SUPPLIED ENTRIES START
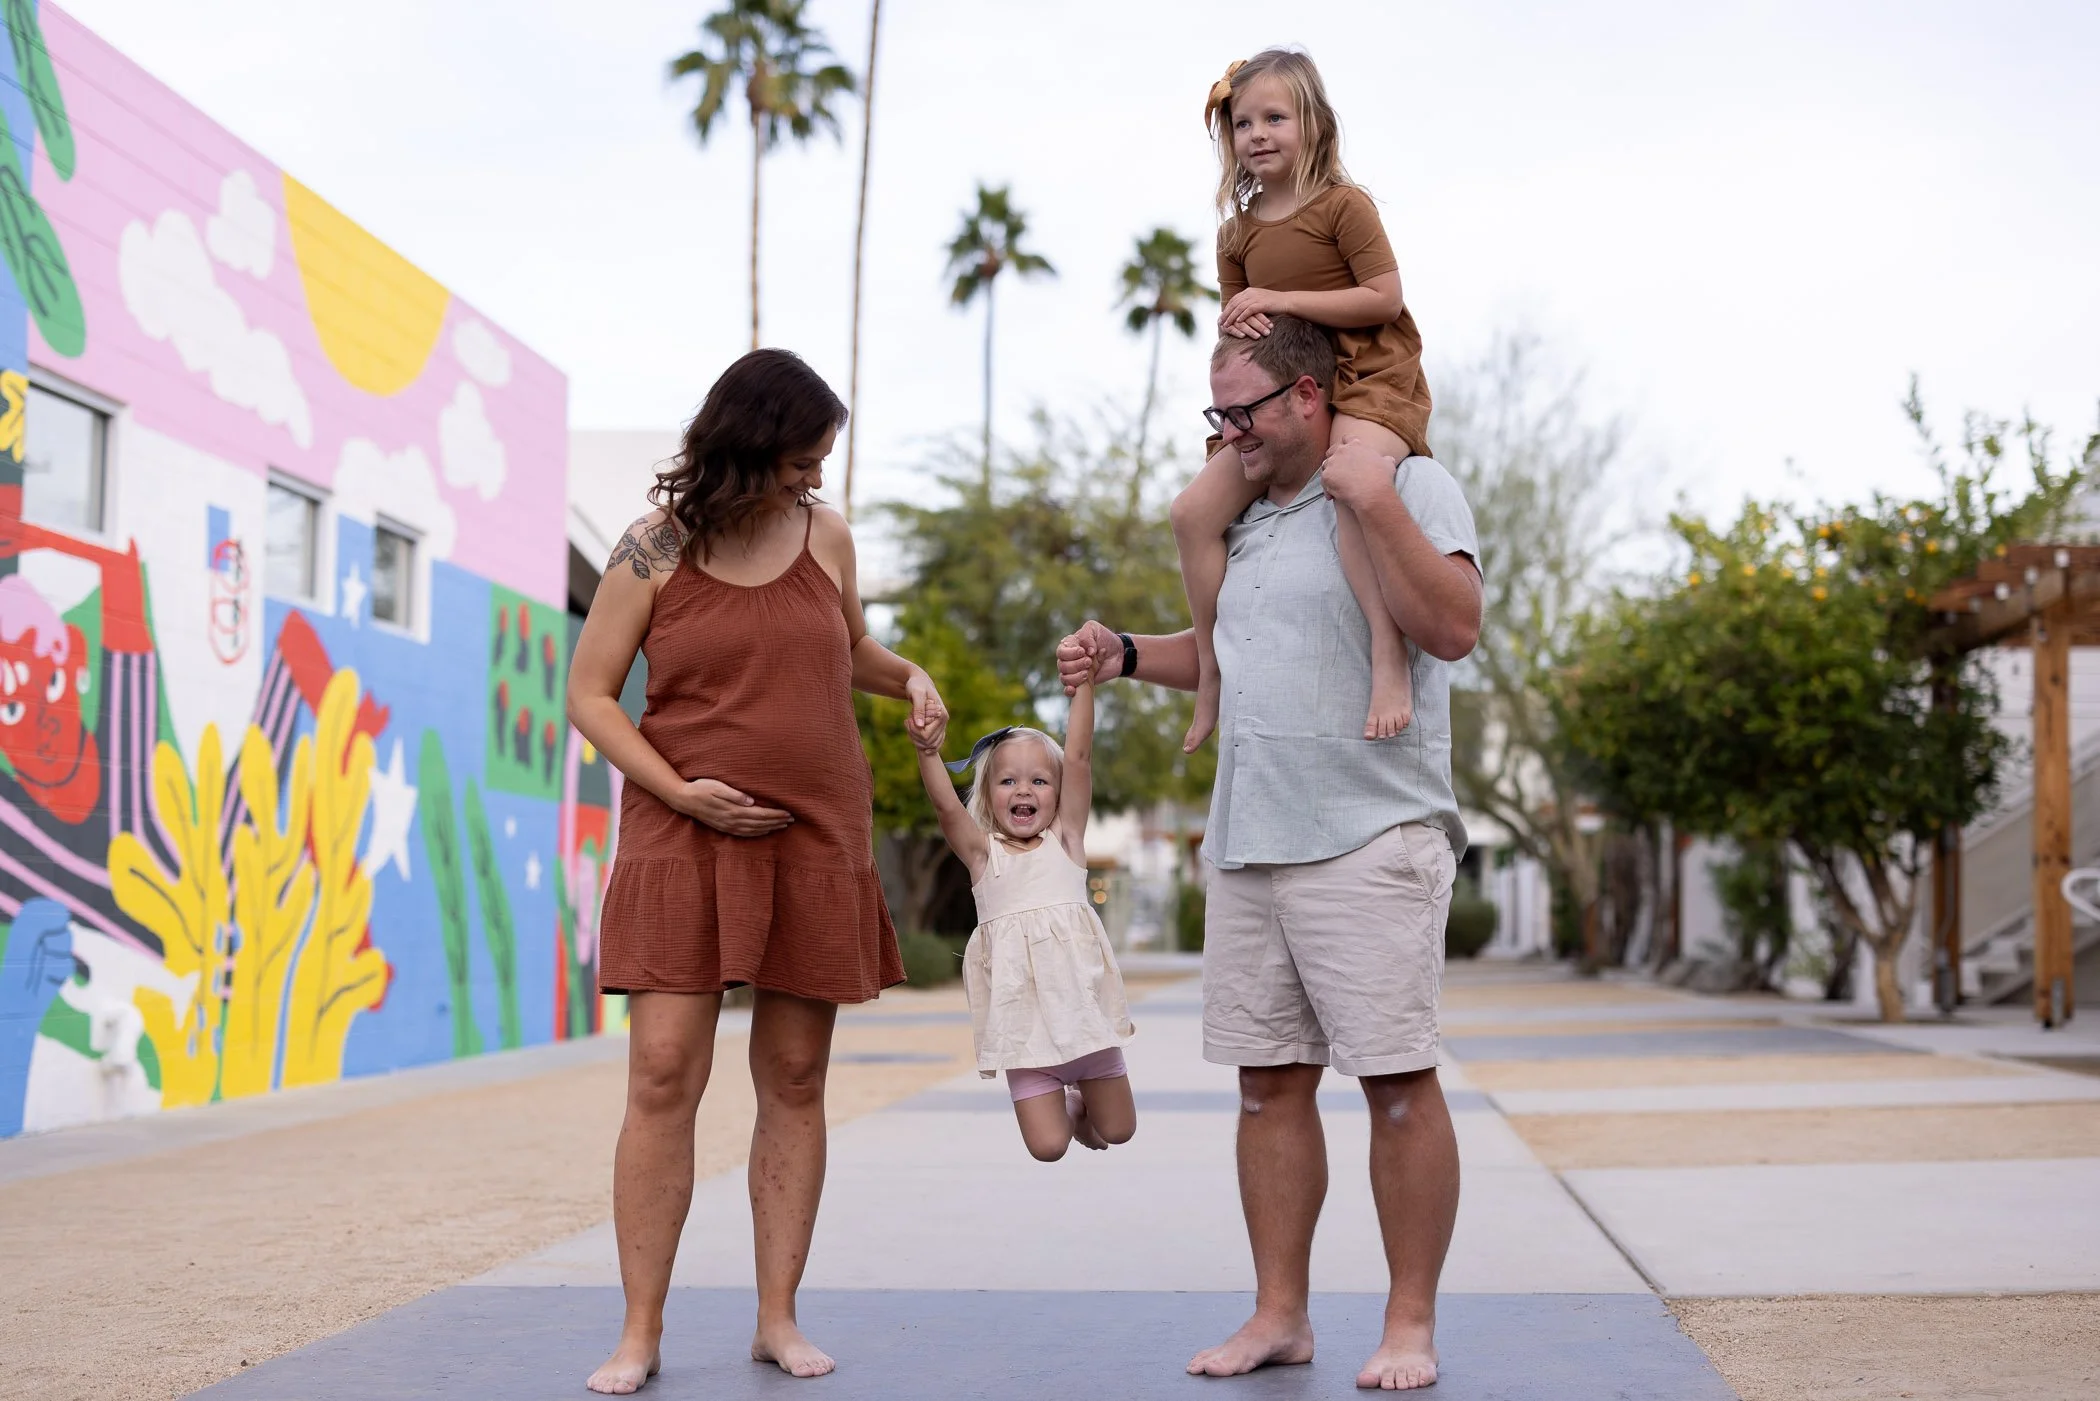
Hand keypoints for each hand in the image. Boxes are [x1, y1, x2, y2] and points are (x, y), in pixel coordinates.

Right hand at [672, 778, 793, 835]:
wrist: (684, 799)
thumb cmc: (701, 788)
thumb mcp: (717, 787)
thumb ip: (734, 794)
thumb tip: (750, 801)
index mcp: (733, 810)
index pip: (761, 815)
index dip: (776, 815)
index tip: (789, 813)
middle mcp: (732, 821)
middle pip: (760, 824)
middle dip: (777, 822)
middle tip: (792, 819)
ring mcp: (728, 826)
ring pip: (754, 830)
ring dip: (770, 828)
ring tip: (782, 825)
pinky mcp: (724, 828)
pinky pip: (745, 834)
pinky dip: (757, 833)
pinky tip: (764, 831)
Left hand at [904, 669, 948, 752]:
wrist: (919, 682)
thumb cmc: (917, 686)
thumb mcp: (916, 694)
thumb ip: (919, 709)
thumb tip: (920, 725)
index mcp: (942, 715)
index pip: (926, 735)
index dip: (913, 730)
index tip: (908, 718)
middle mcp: (944, 722)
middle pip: (928, 743)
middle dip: (914, 734)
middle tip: (908, 720)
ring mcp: (941, 726)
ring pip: (930, 746)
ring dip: (916, 738)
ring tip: (910, 723)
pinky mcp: (936, 728)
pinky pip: (932, 744)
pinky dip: (921, 742)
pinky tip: (912, 734)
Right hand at [1058, 621, 1122, 693]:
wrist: (1119, 654)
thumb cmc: (1105, 639)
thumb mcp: (1094, 629)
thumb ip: (1086, 635)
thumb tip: (1086, 651)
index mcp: (1069, 646)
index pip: (1061, 652)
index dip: (1070, 653)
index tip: (1083, 652)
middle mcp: (1068, 659)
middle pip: (1062, 666)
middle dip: (1076, 665)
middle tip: (1089, 662)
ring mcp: (1073, 672)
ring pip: (1065, 678)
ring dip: (1075, 677)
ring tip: (1087, 674)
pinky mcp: (1080, 683)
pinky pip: (1068, 690)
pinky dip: (1068, 690)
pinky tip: (1073, 689)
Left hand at [1219, 287, 1288, 338]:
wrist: (1287, 301)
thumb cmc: (1274, 304)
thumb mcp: (1259, 302)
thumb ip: (1250, 304)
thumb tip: (1240, 312)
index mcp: (1249, 291)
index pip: (1234, 300)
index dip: (1227, 309)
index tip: (1221, 317)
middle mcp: (1251, 292)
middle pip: (1234, 303)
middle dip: (1226, 313)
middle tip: (1220, 322)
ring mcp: (1256, 297)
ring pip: (1239, 307)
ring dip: (1232, 317)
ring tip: (1226, 325)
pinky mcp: (1261, 303)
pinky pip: (1248, 310)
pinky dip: (1242, 316)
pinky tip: (1237, 322)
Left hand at [1321, 438, 1400, 510]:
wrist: (1372, 492)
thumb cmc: (1382, 478)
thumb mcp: (1388, 464)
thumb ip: (1386, 459)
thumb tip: (1388, 459)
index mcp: (1356, 445)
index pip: (1347, 439)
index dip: (1345, 445)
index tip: (1346, 453)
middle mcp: (1342, 450)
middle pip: (1332, 450)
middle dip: (1333, 458)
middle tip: (1337, 470)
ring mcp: (1333, 462)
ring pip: (1326, 465)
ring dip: (1330, 474)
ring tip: (1336, 486)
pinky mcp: (1327, 475)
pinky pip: (1323, 481)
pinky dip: (1327, 489)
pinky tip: (1333, 497)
SUPPLIED ENTRIES END
• _THE PROBLEM_
If a line holds an image, leave the image out; retype everything else in the entries exactly.

• _TASK OUTPUT_
Hand keypoints for each hand in the image. Boxes are [x1, y1, x2, y2] and points are (x, y), in pixel coordinates.

Right hand at [672, 778, 793, 835]:
wrist: (684, 799)
thumb cmc: (701, 788)
thumb mcp: (717, 787)
thumb ip: (734, 794)
thumb tip: (750, 801)
index mcp: (733, 810)
index pip: (761, 815)
index dip: (776, 815)
index tip: (789, 813)
middle mcp: (732, 821)
middle pip: (760, 824)
middle dip: (777, 822)
middle tip: (792, 819)
ring mcp: (728, 826)
ring pip: (754, 830)
ring dip: (770, 828)
ring tip: (782, 825)
pinky mcp: (724, 828)
pinky pip: (745, 834)
pinky dip: (757, 833)
pinky tip: (764, 831)
Left hand at [904, 669, 948, 752]:
wrist: (919, 682)
thumb cmc: (917, 686)
thumb mcp: (916, 694)
thumb ip: (919, 709)
thumb tip: (920, 725)
index mcp: (942, 715)
index pip: (926, 735)
index dip: (913, 730)
index tip: (908, 718)
middle mcp: (944, 722)
middle pip: (928, 743)
middle dip: (914, 734)
middle tip: (908, 720)
ring mcp: (941, 726)
ring pip: (930, 746)
ring dip: (916, 738)
ring tip: (910, 723)
pinky mcp: (936, 728)
pinky pip: (932, 744)
pinky dip: (921, 742)
pinky tip: (912, 734)
Right hand at [1058, 621, 1122, 693]:
wrist: (1119, 654)
thumb cmc: (1105, 639)
thumb mcp: (1094, 629)
thumb ip: (1086, 635)
thumb tip: (1086, 651)
index mcp: (1069, 646)
index pip: (1061, 652)
index dip: (1070, 653)
index tip: (1083, 652)
middle mcp: (1068, 659)
middle pip: (1062, 666)
middle dip: (1076, 665)
middle tip: (1089, 662)
ring mcp: (1073, 672)
ring pip: (1065, 678)
ring dip: (1075, 677)
ring tip: (1087, 674)
pinky mcp: (1080, 683)
pinky pip: (1068, 690)
pinky dip: (1068, 690)
pinky tip: (1073, 689)
Left hand at [1219, 287, 1288, 338]:
wrist: (1287, 301)
thumb cmc: (1274, 304)
thumb mcp: (1259, 302)
thumb ip: (1250, 304)
thumb tip: (1240, 312)
index mcp: (1249, 291)
index pip: (1234, 300)
index dip: (1227, 309)
index tip: (1221, 317)
middle mcp: (1251, 292)
middle pip: (1234, 303)
middle dip: (1226, 313)
middle tip: (1220, 322)
ring mcp: (1256, 297)
ring pip: (1239, 307)
ring dip: (1232, 317)
ring tip: (1226, 325)
pinky mcp: (1261, 303)
pinky pip: (1248, 310)
pinky dip: (1242, 316)
pinky tip: (1237, 322)
Left hand at [1321, 438, 1400, 510]:
wrist: (1372, 492)
thumb cmc: (1382, 478)
thumb mcp: (1388, 464)
thumb ip: (1386, 459)
thumb tip: (1388, 459)
index mcp: (1356, 445)
index pip: (1347, 439)
index dip: (1345, 445)
index tip: (1346, 453)
middle mcp: (1342, 450)
middle pip: (1332, 450)
middle dip: (1333, 458)
middle tip: (1337, 470)
ring mcp: (1333, 462)
ring pip: (1326, 465)
ring dip: (1330, 474)
ring tip: (1336, 486)
pinky mcp: (1327, 475)
pinky pip: (1323, 481)
pinky dip: (1327, 489)
pinky tip: (1333, 497)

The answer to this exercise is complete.